Creating and Managing IAM Roles
Similar to IAM users, IAM roles can be created through the console, CLI or APIs. Unlike users, which are permanent accounts within your environment, a role grants temporary permissions to your resources, and can be assumed by any user or resource which needs the access (and has permission to assume the role). This is commonly used to grant access to users from other AWS accounts into your environment, or to allow a mobile app to access AWS resources without having to embed an access key in the code where it may be compromised.
Just as with users, you should monitor which roles are accessing your resources and ensure they have correct permissions. Roles no longer in use should be removed, and the maximum session time a role is allowed to be assumed should be controlled.
In addition to setting policies for which resources a user or role can access, IAM also allows you to set conditions which must be met before a user is allowed access. Some examples of conditions allowed within IAM policies are that the request must come from a specific set of IP addresses, or that a request is only allowed during specific times. For example, you can allow that only users within your on-premise network are allowed to create or terminate EC2 instances. It is advised that you use policy conditions where possible to further reduce unauthorized access to your account or resources.
Working with CloudTrail
In order to monitor users and roles accessing your AWS resources, Amazon provides a service called CloudTrail. CloudTrail logs API and console calls from users creating a log of events which you may search view to determine what activity is occurring on your account. CloudTrail is automatically enabled on your AWS account and will keep a record of the past 90 days. If you wish to keep the logs for a longer period, you may configure CloudTrail to send the logs to a specified S3 bucket.

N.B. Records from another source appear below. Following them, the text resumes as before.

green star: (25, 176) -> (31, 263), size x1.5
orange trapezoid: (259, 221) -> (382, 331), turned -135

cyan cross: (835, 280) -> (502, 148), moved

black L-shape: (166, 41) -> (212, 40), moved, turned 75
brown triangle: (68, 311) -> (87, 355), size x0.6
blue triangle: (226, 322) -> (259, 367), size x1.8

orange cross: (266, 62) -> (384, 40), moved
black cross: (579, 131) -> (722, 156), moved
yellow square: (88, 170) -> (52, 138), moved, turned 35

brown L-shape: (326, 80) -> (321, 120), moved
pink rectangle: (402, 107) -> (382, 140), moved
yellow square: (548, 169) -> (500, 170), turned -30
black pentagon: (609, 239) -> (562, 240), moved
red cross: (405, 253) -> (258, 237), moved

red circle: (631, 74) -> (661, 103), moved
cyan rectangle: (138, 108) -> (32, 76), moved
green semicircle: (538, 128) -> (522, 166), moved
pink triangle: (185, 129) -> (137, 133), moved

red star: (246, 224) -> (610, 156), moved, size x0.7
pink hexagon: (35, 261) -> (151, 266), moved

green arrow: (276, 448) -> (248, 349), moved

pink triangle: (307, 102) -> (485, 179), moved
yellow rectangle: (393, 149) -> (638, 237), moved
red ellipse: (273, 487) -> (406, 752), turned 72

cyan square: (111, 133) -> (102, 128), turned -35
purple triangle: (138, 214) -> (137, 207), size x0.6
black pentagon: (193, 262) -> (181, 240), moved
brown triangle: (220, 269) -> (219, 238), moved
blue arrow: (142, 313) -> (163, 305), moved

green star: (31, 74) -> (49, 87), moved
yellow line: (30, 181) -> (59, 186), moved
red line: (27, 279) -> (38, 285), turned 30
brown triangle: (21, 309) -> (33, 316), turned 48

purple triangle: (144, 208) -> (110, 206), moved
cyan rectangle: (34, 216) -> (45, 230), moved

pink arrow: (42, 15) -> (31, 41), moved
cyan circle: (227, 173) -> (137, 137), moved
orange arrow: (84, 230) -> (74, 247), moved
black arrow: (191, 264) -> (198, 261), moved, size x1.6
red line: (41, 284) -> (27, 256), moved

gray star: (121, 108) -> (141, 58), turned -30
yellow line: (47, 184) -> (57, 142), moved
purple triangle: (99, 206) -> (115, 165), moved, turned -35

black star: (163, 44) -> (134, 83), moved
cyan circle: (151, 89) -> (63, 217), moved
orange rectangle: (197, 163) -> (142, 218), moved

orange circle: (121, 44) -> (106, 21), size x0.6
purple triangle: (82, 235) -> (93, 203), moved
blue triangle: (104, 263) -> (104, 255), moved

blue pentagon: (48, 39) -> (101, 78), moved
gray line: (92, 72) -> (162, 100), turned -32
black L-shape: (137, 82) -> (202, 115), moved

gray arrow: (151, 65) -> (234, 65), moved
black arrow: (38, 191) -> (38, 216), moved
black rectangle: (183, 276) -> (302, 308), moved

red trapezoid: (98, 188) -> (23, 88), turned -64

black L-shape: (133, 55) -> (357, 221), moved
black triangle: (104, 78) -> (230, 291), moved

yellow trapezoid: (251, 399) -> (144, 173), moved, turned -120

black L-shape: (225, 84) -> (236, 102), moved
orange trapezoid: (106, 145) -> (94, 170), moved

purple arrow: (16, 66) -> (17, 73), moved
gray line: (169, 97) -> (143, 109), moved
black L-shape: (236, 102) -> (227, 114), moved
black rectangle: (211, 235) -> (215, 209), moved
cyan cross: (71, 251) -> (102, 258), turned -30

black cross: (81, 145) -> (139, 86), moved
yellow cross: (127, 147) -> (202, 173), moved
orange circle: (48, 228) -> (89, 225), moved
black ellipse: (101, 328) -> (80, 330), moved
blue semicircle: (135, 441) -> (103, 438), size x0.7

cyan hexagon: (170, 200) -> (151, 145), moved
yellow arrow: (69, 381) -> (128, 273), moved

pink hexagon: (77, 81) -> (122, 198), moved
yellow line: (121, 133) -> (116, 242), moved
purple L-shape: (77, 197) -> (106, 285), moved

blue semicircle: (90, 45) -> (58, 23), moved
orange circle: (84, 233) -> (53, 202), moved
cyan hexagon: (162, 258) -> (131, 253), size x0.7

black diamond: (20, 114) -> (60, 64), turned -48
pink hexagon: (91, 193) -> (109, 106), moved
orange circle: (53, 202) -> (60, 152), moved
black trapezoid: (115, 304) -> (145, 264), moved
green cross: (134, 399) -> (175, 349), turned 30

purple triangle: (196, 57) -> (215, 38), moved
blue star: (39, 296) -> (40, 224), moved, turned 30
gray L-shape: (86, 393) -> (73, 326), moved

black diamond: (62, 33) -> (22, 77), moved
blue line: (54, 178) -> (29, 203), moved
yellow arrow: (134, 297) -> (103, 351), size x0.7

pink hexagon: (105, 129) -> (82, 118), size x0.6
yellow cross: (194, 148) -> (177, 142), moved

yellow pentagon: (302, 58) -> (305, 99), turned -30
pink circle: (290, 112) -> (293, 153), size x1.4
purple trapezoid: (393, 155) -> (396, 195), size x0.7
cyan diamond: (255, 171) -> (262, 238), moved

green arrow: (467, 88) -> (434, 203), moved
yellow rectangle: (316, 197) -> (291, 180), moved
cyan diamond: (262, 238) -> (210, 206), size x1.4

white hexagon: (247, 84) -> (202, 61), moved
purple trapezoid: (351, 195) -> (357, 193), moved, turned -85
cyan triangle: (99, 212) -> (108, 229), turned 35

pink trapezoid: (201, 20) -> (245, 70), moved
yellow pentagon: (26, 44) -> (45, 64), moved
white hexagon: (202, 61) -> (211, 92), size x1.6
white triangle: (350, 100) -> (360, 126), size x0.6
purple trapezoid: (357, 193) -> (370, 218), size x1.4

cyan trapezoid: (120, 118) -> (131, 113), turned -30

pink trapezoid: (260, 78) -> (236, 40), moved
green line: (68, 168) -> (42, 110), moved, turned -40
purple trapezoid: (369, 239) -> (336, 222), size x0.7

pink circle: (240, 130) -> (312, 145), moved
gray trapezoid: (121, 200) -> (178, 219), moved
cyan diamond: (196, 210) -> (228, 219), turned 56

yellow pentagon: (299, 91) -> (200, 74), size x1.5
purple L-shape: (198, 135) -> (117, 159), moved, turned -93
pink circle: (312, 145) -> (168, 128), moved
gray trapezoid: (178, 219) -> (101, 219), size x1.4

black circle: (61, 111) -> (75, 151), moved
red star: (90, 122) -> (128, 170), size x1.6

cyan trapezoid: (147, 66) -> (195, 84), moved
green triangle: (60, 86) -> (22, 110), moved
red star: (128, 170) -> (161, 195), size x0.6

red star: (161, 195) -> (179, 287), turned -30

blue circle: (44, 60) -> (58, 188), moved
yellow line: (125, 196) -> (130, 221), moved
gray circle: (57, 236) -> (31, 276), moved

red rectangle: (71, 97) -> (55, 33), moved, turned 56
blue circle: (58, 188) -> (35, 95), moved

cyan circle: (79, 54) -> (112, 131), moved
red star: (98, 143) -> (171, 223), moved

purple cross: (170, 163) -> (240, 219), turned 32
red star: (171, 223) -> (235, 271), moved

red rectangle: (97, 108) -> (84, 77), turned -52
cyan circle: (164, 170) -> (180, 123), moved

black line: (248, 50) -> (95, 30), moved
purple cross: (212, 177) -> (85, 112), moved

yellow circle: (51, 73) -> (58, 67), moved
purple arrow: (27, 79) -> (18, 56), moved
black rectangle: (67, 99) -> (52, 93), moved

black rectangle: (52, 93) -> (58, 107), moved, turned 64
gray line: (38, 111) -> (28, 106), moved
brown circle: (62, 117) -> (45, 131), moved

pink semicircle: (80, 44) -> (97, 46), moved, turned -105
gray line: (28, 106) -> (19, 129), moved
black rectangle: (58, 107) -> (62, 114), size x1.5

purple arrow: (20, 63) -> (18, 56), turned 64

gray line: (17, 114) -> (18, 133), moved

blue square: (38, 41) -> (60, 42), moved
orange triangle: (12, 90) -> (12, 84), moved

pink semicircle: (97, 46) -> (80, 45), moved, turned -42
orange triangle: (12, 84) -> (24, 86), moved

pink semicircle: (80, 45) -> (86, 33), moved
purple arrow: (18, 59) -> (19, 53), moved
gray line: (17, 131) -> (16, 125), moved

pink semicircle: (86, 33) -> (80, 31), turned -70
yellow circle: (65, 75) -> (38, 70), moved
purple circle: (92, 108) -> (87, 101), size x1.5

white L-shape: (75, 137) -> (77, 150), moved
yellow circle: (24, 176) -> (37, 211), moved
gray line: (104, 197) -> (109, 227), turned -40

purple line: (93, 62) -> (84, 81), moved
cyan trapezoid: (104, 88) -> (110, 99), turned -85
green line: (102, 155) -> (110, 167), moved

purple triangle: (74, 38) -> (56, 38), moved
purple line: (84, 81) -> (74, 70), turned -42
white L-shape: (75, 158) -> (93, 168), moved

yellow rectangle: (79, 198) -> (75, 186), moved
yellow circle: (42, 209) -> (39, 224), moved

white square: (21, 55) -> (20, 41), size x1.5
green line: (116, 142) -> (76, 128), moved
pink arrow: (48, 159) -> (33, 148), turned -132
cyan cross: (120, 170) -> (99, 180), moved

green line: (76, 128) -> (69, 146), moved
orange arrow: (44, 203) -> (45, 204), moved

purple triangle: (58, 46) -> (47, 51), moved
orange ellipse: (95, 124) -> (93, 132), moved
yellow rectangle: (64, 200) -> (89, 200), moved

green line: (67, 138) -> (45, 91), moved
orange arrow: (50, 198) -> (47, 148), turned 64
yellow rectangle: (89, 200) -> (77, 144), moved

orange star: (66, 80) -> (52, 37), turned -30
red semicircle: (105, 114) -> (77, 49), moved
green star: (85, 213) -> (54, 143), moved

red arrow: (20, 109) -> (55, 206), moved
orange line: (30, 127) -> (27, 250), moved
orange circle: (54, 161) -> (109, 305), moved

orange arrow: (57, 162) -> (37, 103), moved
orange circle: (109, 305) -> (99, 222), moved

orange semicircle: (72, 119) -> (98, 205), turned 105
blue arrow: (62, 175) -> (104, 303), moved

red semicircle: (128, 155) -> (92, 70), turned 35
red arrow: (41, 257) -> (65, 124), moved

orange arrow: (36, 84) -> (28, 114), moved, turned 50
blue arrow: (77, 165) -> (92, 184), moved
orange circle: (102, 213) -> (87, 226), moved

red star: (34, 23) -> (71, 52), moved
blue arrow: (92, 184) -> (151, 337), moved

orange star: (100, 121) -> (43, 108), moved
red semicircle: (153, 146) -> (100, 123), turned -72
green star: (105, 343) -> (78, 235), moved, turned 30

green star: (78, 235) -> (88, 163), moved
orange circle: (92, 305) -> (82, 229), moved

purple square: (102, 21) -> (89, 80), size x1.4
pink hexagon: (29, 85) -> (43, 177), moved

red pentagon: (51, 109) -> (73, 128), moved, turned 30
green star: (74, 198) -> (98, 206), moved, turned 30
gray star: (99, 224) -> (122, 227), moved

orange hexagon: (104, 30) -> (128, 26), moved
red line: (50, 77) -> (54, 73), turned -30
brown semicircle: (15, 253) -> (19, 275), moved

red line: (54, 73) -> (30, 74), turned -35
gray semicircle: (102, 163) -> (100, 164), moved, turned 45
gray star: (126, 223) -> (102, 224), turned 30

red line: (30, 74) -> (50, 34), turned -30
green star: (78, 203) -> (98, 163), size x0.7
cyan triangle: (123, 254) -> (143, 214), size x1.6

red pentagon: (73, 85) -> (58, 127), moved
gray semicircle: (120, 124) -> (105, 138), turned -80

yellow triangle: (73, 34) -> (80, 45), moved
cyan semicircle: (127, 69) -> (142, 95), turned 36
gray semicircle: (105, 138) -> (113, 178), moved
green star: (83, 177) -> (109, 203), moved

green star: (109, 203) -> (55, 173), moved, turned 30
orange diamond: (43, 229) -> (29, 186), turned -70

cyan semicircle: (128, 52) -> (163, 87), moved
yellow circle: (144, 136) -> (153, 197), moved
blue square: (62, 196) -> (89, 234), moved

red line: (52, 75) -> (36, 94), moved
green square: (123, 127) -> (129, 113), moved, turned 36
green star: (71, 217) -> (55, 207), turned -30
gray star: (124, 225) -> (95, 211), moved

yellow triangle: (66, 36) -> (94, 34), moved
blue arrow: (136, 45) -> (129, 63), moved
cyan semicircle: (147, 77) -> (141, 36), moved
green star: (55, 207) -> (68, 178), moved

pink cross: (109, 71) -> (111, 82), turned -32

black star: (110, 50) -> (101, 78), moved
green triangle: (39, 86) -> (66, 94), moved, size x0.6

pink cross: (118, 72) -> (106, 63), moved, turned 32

When you view an event in CloudTrail, you will be able to see which user or role made the request, what IP address the request came from, the time it was made and what was requested. This is very helpful for monitoring for suspicious activity and troubleshooting access issues.
AWS provides many tools for ensuring that your users accounts are secure and that your resources are only accessed as you intend. Using IAM in combination with CloudTrail is a good start to ensuring you have an understanding of how your environment is being used.